Let’s look at a painting:
Surely you’re familiar with this one. It’s very famous! By the time I was a university student, I’d seen reproductions of this painting many hundreds (if not thousands) of times in a great variety of contexts: history books, art books, magazines, print ads, TV commercials, etc. In my last year of university, I visited The Louvre, where the “original” is on display. It was on a wall, behind thick glass.
My first thought upon seeing the “real” Mona Lisa was that it’s smaller than I expected, perhaps because I was very far away. There was a large crowd surrounding the painting. Immediately in front of me was a man with a child on his shoulders; he’d propped him up so he could see. “Son,” he said, “there it is! The most famous painting in the world!”
The most famous painting in the world. Not just a beautiful portrait of a particular individual, an excellent example of Renaissance painting or of the sfumato oil painting technique: This painting represents something else, something broader. It’s the uber-painting, the one that represents all other paintings. If you were to stop a random person on the street and ask them to name a painting, the odds are high this is the one they’ll mention.
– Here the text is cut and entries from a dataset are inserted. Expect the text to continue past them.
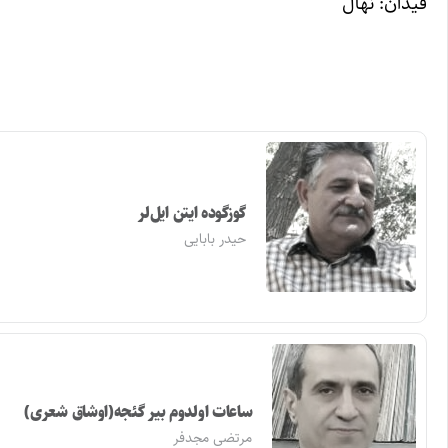
فیدان: نهال
گوزگوده ایتن ایل‌لر
حیدر بابایی
ساعات اولدوم بیر گئجه(اوشاق شعری)
مرتضی مجدفر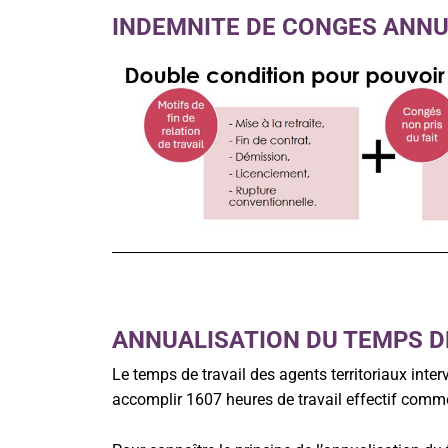
INDEMNITE DE CONGES ANN
ANNUALISATION DU TEMPS DE
Le temps de travail des agents territoriaux inte
accomplir 1607 heures de travail effectif comme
Mona Lisa’s fame has resulted in (and been the result of) endless reproduction and re-contextualization. What was once a stand-in for a real person is now used to convey lots of other meanings: Renaissance, painting, art, genius, and so much more. With each new reproduction, each new act of association between the painting and an idea, a little bit of its original meaning erodes.
Painting, art, and genius are abstractions; they need signifiers to help us discuss them in concrete ways. Mona Lisa fills this need beautifully. We latch on to the new signification and repeat it. In so doing, the painting’s original meaning wanes. As familiar as you are with the image itself, I’m willing to bet you’re not as familiar with the name Lisa Gherardini, the ostensible subject of the painting. (This post, too, layers new meaning onto the Mona Lisa, nudging it ever slightly further from its original role and meaning; the irony isn’t lost on me.)
Of course, this doesn’t just happen with paintings; all signifiers can be subject to this sort of meaning shift. For most of our history, it’s happened relatively slowly: Mona Lisa’s meaning changed over a long period of time. However, in digital information environments — and social media, in particular — this process can happen much faster.
Consider the appearance of the word “BREAKING” at the beginning of a news item. I still remember a time in my life when seeing this word in this context would cause my heart to skip a beat. “Oh no!,” I’d wonder, “What terrible thing has happened now?” “BREAKING” used to mean something like, “an event has occurred that is important enough for us to immediately ask for your attention.” It’s useful to have a signifier that serves this purpose; sometimes we need to stop what we’re doing to pay attention. (“BREAKING: 100-foot waves spotted heading towards San Francisco as a result of a tsunami. Evacuate now!”) “BREAKING” is thus a sort of incantation that makes us prop up.
Or rather, it used to be. You see, this usage doesn’t come for free: it only works as intended if we use it infrequently and for really important things. When we overuse the word, its meaning starts to erode — and once gone, we’ve lost it. At some point, somebody recognized the power of “BREAKING” to get us to pay attention and used it for something slightly less than truly urgent or relevant. Other people picked up on the usage, and from then on it was a slippery slope to irrelevance:
#Breaking - About 100 goats are on the loose right now in a #Boise neighborhood. They are going house to house eating everything in sight. Nobody has a clue where they came from...updates to follow pic.twitter.com/K0ghUwQEfk
— Joe Parris (@KTVBJoe) August 3, 2018
The original meaning of the Mona Lisa has mostly eroded. But that’s OK; Lisa Gherardini and the people who loved her (and would’ve cared about the verisimilitude of her representation) are long gone. The painting is now serving a new role. This shift in meaning is useful to us, even if we can no longer appreciate the painting as such and only do so as an abstract concept. However, in diminishing the potency of “BREAKING” through repetition and re-contextualization, we’ve done ourselves a disservice: we’ve lost a powerful signifier that used to play a useful (and necessary) role.
Those of us who structure information environments are continually repeating and re-contextualizing signifiers, often for novel purposes. We must approach the task with great respect to the power of language, being mindful not to trivialize the words, phrases, and symbols we use. It’s frighteningly easy to drain signifiers of their meaning, and once that’s happened, their potency (and effectiveness) cannot be regained; the life is sucked out of them.
Note: I first learned about the erosion of meaning through reproduction—using Mona Lisa as an example—from one of my university professors. I wish I could remember her name so I could give her credit for it.